YOUR ASSIGNMENT.
Beneath this instruction is a block of data; output from it exactly the lines that run from the one containing "Retrieve a single post with full details." through the one containing "- Deeper AI", inclusive.

THE DATA.

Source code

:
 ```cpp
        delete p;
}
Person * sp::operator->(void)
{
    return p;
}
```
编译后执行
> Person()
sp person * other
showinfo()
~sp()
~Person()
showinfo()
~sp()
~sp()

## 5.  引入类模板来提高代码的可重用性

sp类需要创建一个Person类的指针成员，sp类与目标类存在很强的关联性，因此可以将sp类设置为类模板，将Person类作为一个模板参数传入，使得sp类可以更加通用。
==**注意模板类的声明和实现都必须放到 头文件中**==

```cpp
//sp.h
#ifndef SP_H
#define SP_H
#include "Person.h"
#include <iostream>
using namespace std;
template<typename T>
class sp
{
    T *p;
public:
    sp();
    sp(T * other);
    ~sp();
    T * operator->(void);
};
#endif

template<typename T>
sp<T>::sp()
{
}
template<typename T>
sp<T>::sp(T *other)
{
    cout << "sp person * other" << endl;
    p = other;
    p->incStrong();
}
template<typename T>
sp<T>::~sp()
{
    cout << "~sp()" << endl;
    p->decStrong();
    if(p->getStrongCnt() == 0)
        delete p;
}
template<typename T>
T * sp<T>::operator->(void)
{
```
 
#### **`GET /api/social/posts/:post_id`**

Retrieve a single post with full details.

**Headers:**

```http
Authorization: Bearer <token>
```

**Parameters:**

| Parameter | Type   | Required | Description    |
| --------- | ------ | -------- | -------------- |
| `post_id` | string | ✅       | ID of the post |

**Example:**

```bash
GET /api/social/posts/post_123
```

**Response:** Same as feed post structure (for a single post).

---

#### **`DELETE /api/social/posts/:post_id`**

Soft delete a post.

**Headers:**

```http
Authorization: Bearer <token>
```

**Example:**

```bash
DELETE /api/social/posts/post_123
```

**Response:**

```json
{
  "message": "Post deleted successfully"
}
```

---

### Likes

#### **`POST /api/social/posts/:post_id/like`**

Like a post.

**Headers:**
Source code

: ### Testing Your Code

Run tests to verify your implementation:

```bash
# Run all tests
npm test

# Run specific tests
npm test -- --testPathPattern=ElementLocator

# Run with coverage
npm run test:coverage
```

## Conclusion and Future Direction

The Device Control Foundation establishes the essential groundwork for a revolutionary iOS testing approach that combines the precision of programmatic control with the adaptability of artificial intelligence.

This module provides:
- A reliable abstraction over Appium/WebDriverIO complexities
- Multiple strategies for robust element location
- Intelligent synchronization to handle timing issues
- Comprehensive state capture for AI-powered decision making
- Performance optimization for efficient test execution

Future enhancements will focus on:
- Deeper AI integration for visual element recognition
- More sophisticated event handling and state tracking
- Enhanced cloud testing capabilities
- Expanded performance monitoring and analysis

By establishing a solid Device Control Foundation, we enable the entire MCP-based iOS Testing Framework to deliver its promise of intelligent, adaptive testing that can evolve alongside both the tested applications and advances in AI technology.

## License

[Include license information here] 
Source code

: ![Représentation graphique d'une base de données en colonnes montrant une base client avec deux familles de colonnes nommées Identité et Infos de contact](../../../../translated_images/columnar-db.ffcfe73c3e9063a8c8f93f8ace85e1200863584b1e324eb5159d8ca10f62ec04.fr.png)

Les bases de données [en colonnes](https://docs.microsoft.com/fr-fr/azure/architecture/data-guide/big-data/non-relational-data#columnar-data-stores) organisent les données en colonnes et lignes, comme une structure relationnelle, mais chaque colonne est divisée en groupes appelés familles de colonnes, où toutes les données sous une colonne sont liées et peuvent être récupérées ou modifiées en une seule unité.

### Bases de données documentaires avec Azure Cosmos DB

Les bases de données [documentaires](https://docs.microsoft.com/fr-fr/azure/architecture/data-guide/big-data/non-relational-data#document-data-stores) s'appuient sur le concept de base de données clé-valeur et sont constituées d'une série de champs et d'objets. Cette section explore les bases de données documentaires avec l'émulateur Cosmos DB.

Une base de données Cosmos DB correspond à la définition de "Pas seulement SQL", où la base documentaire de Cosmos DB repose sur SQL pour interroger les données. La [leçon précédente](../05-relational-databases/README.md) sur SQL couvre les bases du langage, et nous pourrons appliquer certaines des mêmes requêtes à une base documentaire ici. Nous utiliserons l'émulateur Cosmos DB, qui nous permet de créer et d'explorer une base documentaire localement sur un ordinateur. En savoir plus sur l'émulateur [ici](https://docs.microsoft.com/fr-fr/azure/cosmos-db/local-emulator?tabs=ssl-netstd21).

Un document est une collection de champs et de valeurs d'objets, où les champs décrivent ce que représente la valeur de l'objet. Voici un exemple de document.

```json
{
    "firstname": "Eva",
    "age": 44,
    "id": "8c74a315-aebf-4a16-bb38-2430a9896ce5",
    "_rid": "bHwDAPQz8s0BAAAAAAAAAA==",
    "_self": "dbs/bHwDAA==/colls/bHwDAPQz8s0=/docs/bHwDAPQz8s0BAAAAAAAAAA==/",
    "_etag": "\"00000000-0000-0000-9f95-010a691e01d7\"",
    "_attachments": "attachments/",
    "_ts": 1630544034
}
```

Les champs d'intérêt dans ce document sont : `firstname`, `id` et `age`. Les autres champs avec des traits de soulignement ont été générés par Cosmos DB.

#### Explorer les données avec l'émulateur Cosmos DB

ANSWER TO THE PROBLEM.
Retrieve a single post with full details.

**Headers:**

```http
Authorization: Bearer <token>
```

**Parameters:**

| Parameter | Type   | Required | Description    |
| --------- | ------ | -------- | -------------- |
| `post_id` | string | ✅       | ID of the post |

**Example:**

```bash
GET /api/social/posts/post_123
```

**Response:** Same as feed post structure (for a single post).

---

#### **`DELETE /api/social/posts/:post_id`**

Soft delete a post.

**Headers:**

```http
Authorization: Bearer <token>
```

**Example:**

```bash
DELETE /api/social/posts/post_123
```

**Response:**

```json
{
  "message": "Post deleted successfully"
}
```

---

### Likes

#### **`POST /api/social/posts/:post_id/like`**

Like a post.

**Headers:**
Source code

: ### Testing Your Code

Run tests to verify your implementation:

```bash
# Run all tests
npm test

# Run specific tests
npm test -- --testPathPattern=ElementLocator

# Run with coverage
npm run test:coverage
```

## Conclusion and Future Direction

The Device Control Foundation establishes the essential groundwork for a revolutionary iOS testing approach that combines the precision of programmatic control with the adaptability of artificial intelligence.

This module provides:
- A reliable abstraction over Appium/WebDriverIO complexities
- Multiple strategies for robust element location
- Intelligent synchronization to handle timing issues
- Comprehensive state capture for AI-powered decision making
- Performance optimization for efficient test execution

Future enhancements will focus on:
- Deeper AI integration for visual element recognition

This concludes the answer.